Cisco AI Readiness Index: Building trust, infrastructure, and measurable value

Cisco's research shows that leading organizations treat AI as a core part of their business, not a side project

A small but steady group of companies continues to turn AI plans into measurable results. Cisco's latest AI Readiness Index shows that about 13% of organizations across Asia Pacific, Japan, and Greater China — the same share seen globally — are pulling ahead on every measure of AI value. Cisco calls them the Pacesetters.

Their consistency over three years shows that success in AI depends on structure, not speed — a system built on clear strategy, good data, and flexible infrastructure. Nearly all Pacesetters (98%) are designing networks that can handle AI's growing scale and complexity, compared with only half of other companies in the region.

This discipline matters as two forces reshape AI adoption: the rise of AI agents, which demand stronger scale, security, and oversight; and AI Infrastructure Debt, the buildup of outdated systems and underfunded upgrades that can limit long-term value.

"This year's Cisco AI Readiness Index makes one thing clear: readiness leads to value," said Ben Dawson, SVP and President for Asia Pacific, Japan, and Greater China at Cisco. "The Pacesetters prove it. They're four times more likely to move pilots into production and 40% more likely to see measurable value."

What sets pacesetters apart

Cisco's research shows that leading organizations treat AI as a core part of their business, not a side project. Almost all have clear roadmaps and funding strategies, with budgets that support both short- and long-term goals. They've also built networks ready for growth — most can scale instantly for new AI projects and plan to expand data-center capacity within a year.

Their advantage comes from execution. More than 60% have mature processes for turning pilots into production, and three-quarters have finalized their AI use cases. Nearly all track the impact of their AI investments, and most expect new revenue streams as a result. Security is also central to their approach: they are more aware of AI-specific risks and have built protections into both identity and infrastructure systems.

Because of this focus, nine in ten Pacesetters report gains in profitability, productivity, and innovation — far above the regional average.

Lessons for smaller businesses

Dawson said smaller firms can learn from this discipline. AI shouldn't sit apart from business goals — it should be part of them.
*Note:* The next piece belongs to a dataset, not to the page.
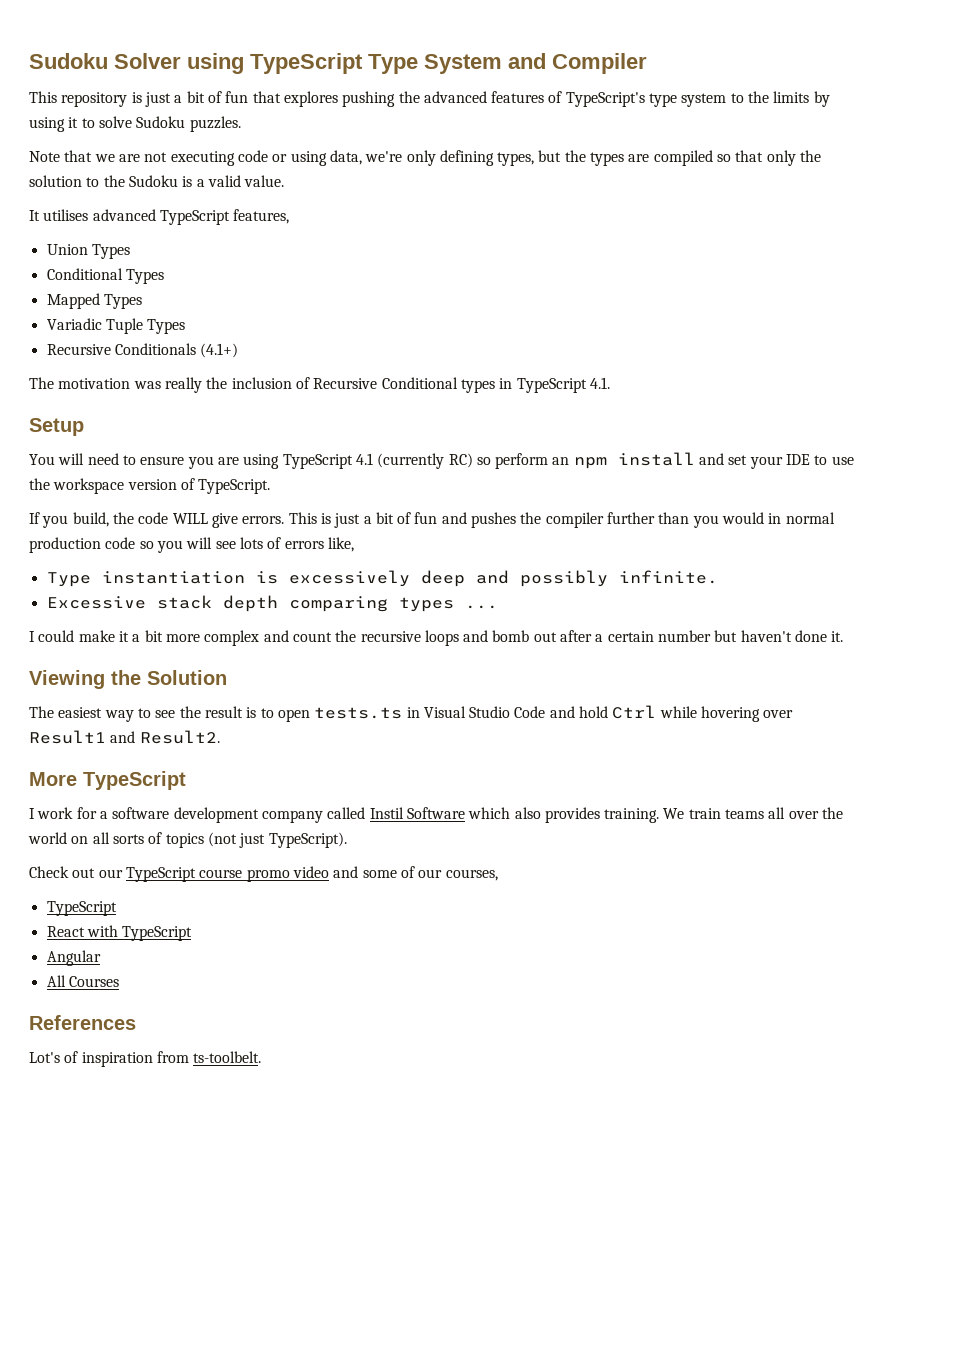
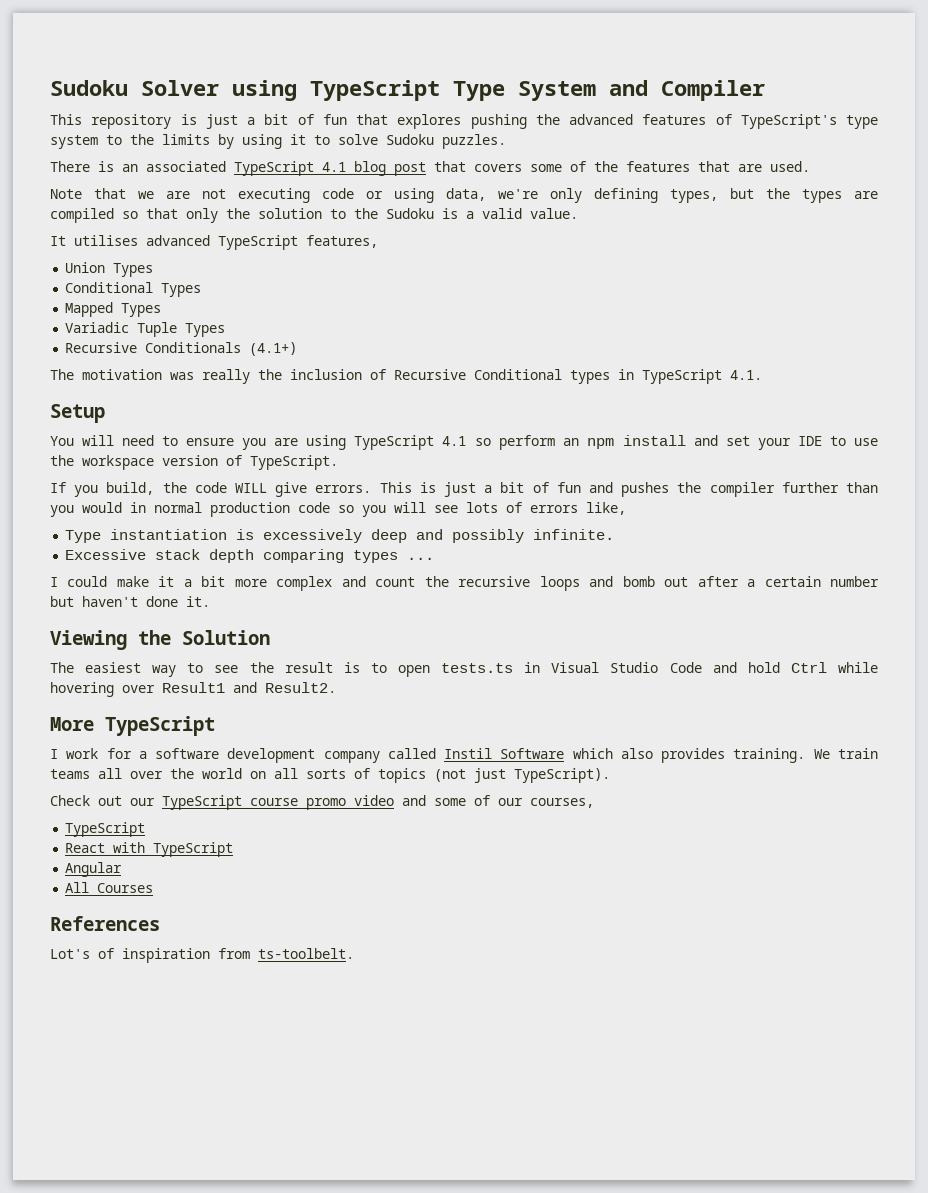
(241, 124) none -> [50,161,810,176] // There is an associated TypeScript 4.1 blog post that covers some of the features that are used.
[377,453,473,469] (currently RC) -> (467, 441) none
He emphasized the importance of moving from pilot to production and linking results to measurable outcomes. "Measurement is key, and security is just as important for SMEs as it is for larger firms," he said.

He added that smaller businesses relying on external AI services should demand the same level of security from their providers as they do internally.

Simon Miceli, Managing Director of Cloud and AI Infrastructure for APJC at Cisco, said readiness also depends on trust and infrastructure. "There's a trust deficit we need to overcome," he said. "There's also a data gap that needs to be addressed. It's about having efficient infrastructure, getting data to a usable point, and being able to fundamentally trust the AI system."

Miceli noted that rising costs — especially infrastructure and power — remain a concern across the region.

Readiness and results

Cisco's findings link AI readiness directly to business outcomes. Dawson said industries that continue investing in digital infrastructure — such as technology and financial services — are best placed to capture new value.

Readiness levels vary widely. Only 2% of organizations in Hong Kong are fully prepared for AI, the lowest globally. Miceli said this may relate to access to computing technology, while Dawson pointed out that developing markets like Indonesia and Thailand are moving faster, seeing AI as a chance to leapfrog more established peers.

Cisco's focus on AI workloads

Cisco is aligning its technology portfolio around modern AI needs. Miceli said the company is building "secure AI factories" — systems designed to manage AI workloads end to end. "We're driving innovation in our network — high-bandwidth, low-latency systems with 800G today and moving to 1.6T soon," he said.

Cisco is also expanding its compute portfolio with GPU technology and strengthening cybersecurity to protect both infrastructure and AI models. Tools like Splunk help organizations monitor and optimize performance across the entire stack.

"There's a strong innovation agenda across our portfolio focused on supporting AI workloads," Miceli said.